Indeed, Apple had not heard from FBI probers for 75 days when it learned of the court order in the media.

“[I]f I have a relationship with you, and I decide one day I’m going to sue you, I’m a country boy at the end of the day: I’m going to pick up the phone and tell you I’m going to sue you,” Apple CEO Tim Cook said in a Time cover story published Thursday.

Until the point when Apple executives saw the media reports about the lawsuit, the company believed it was cooperating with the FBI, first handing over the iCloud backup of Farook’s iPhone 5C and then sending a team to help the FBI synch the phone again to get the most recent information. Shortly thereafter, Apple learned the FBI had instructed the City of San Bernadino, the owner of the phone, to reset the password, making a synch impossible without breaking the security feature that deletes data on the phone after 10 wrong password attempts.

That’s when the conversations stopped, at least until the FBI hit Apple with a court order to write a version of its software to defeat this safeguard. “We felt it trampled on civil liberties, not only for our customers but in a broader sense,” Cook said. “We knew it was wrong. It was wrong on so many levels.”

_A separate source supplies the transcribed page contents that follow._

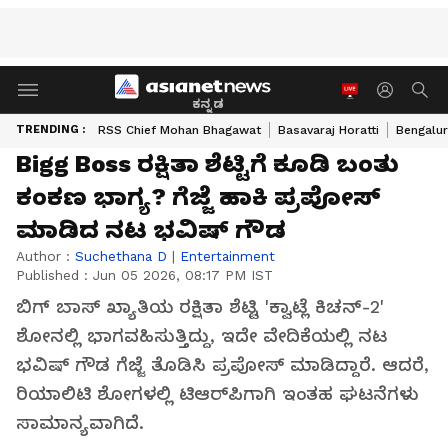
ಕನ್ನಡ
TRENDING :
RSS Chief Mohan Bhagawat
Basavaraj Horatti
Bengalur
Bigg Boss ರಕ್ಷಿತಾ ಶೆಟ್ಟಿಗೆ ಕೂಡಿ ಬಂತು
ಕಂಕಣ ಭಾಗ್ಯ? ಗೆಜ್ಜೆ ಹಾಕಿ ಪ್ರಪೋಸ್​
ಮಾಡಿದ ನಟ ಭವಿಷ್​ ಗೌಡ
Author :
Suchethana D
|
Entertainment
Published :
Jun 05 2026, 08:17 PM IST
ಬಿಗ್ ಬಾಸ್ ಖ್ಯಾತಿಯ ರಕ್ಷಿತಾ ಶೆಟ್ಟಿ 'ಕ್ವಾಟ್ಲೆ ಕಿಚನ್-2'
ಶೋನಲ್ಲಿ ಭಾಗವಹಿಸುತ್ತಿದ್ದು, ಇದೇ ವೇದಿಕೆಯಲ್ಲಿ ನಟ
ಭವಿಷ್ ಗೌಡ ಗೆಜ್ಜೆ ತೊಡಿಸಿ ಪ್ರಪೋಸ್ ಮಾಡಿದ್ದಾರೆ. ಆದರೆ,
ರಿಯಾಲಿಟಿ ಶೋಗಳಲ್ಲಿ ಟಿಆರ್‌ಪಿಗಾಗಿ ಇಂತಹ ಘಟನೆಗಳು
ಸಾಮಾನ್ಯವಾಗಿದೆ.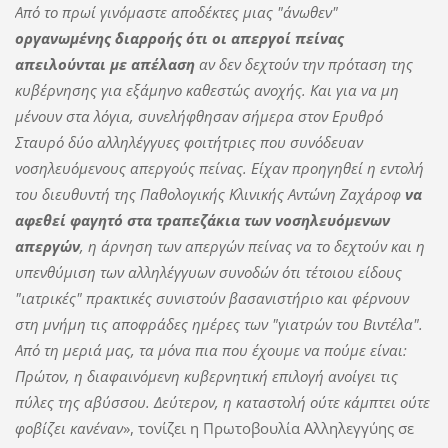
Από το πρωί γινόμαστε αποδέκτες μιας "άνωθεν"
οργανωμένης διαρροής ότι οι απεργοί πείνας
απειλούνται με απέλαση
αν δεν δεχτούν την πρόταση της
κυβέρνησης για εξάμηνο καθεστώς ανοχής. Και για να μη
μένουν στα λόγια, συνελήφθησαν σήμερα στον Ερυθρό
Σταυρό δύο αλληλέγγυες φοιτήτριες που συνόδευαν
νοσηλευόμενους απεργούς πείνας. Είχαν προηγηθεί η εντολή
του διευθυντή της Παθολογικής Κλινικής Αντώνη Ζαχάροφ
να
αφεθεί φαγητό στα τραπεζάκια των νοσηλευόμενων
απεργών
, η άρνηση των απεργών πείνας να το δεχτούν και η
υπενθύμιση των αλληλέγγυων συνοδών ότι τέτοιου είδους
"ιατρικές" πρακτικές συνιστούν βασανιστήριο και φέρνουν
στη μνήμη τις αποφράδες ημέρες των "γιατρών του Βιντέλα".
Από τη μεριά μας, τα μόνα πια που έχουμε να πούμε είναι:
Πρώτον, η διαφαινόμενη κυβερνητική επιλογή ανοίγει τις
πύλες της αβύσσου. Δεύτερον, η καταστολή ούτε κάμπτει ούτε
φοβίζει κανέναν
», τονίζει η Πρωτοβουλία Αλληλεγγύης σε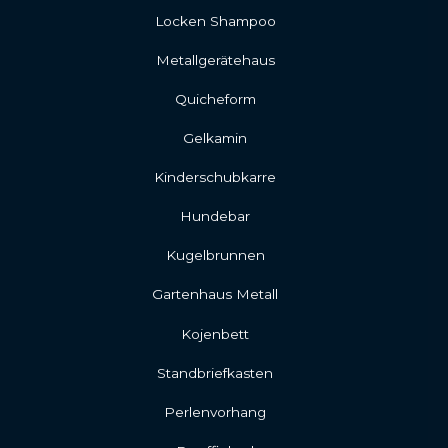
Locken Shampoo
Metallgerätehaus
Quicheform
Gelkamin
Kinderschubkarre
Hundebar
Kugelbrunnen
Gartenhaus Metall
Kojenbett
Standbriefkasten
Perlenvorhang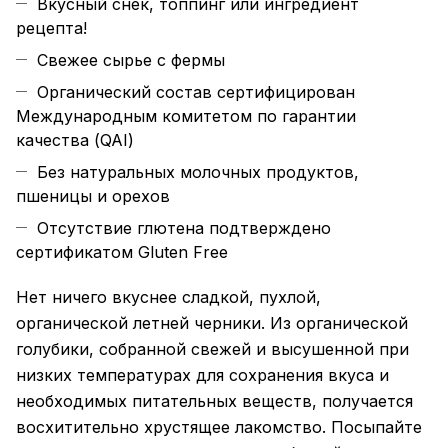
Вкусный снек, топпинг или ингредиент
рецепта!
Свежее сырье с фермы
Органический состав сертифицирован
Международным комитетом по гарантии
качества (QAI)
Без натуральных молочных продуктов,
пшеницы и орехов
Отсутствие глютена подтверждено
сертификатом Gluten Free
Нет ничего вкуснее сладкой, пухлой,
органической летней черники. Из органической
голубики, собранной свежей и высушенной при
низких температурах для сохранения вкуса и
необходимых питательных веществ, получается
восхитительно хрустящее лакомство. Посыпайте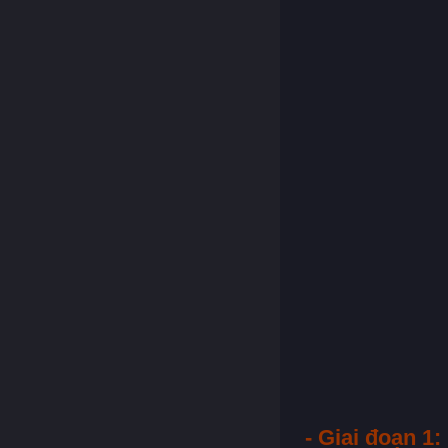
- Giai đoạn 1: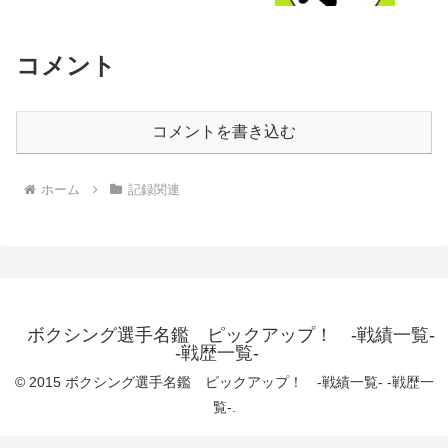
コメント
コメントを書き込む
ホーム
記録関連
ボクシング選手名鑑 ピックアップ！ -戦績一覧-
-戦歴一覧-
© 2015 ボクシング選手名鑑 ピックアップ！ -戦績一覧- -戦歴一
覧-.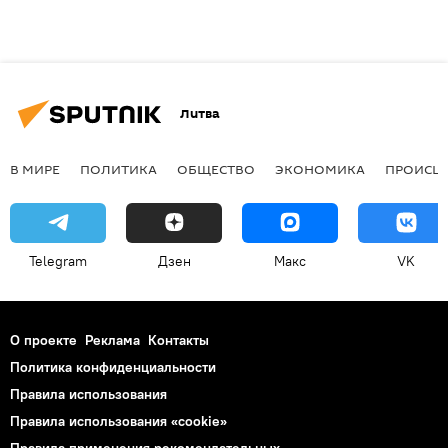
Литва
В МИРЕ
ПОЛИТИКА
ОБЩЕСТВО
ЭКОНОМИКА
ПРОИСШ
Telegram
Дзен
Макс
VK
О проекте
Реклама
Контакты
Политика конфиденциальности
Правила использования
Правила использования «cookie»
Правила применения рекомендательных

The FBI has framed the battle as a choice between privacy and security. But Apple’s CEO flat-out rejected that argument as “very simplistic and incorrect.” Cook told Time:

“[L]et’s say you just pulled encryption. Let’s you and I ban it tomorrow. And so we sit in Congress and we say, ‘Thou shalt not have encryption.’ What happens then? Well, I would argue that the bad guys will use encryption from non-American companies, because they’re pretty smart, and Apple doesn’t own encryption.”

The U.S. Justice Department argues that Apple could technically tailor the code for just one phone. But Cook shot back, pointing to other law enforcement agencies looking to take a crack at other iPhones they’re not able to get into because of the smartphone’s encryption.

“It’s not about one phone,” Cook told Time. “It’s very much about the future. You have a guy in Manhattan saying, ‘I’ve got 175 phones that I want to take through this process.’”

Despite the Justice Department’s position that this case is about only one phone, FBI Director James Comey acknowledged the precedent set by the court order could apply to other phones in the future when questioned about the issue at a U.S. House of Representatives Judiciary Committee hearing March 1.

In any case, both parties have firmly entrenched themselves for what is expected to be a drawn-out legal tussle. With briefs already submitted to the U.S. District Court for the Central District of California, the next step for both sides is to present oral arguments in court in Riverside March 22. However Magistrate Judge Sheri Pym decides the matter, the losing party is expected to appeal the ruling in a higher court.

Time’s cover story is available online and will be in its print issue dated March 28.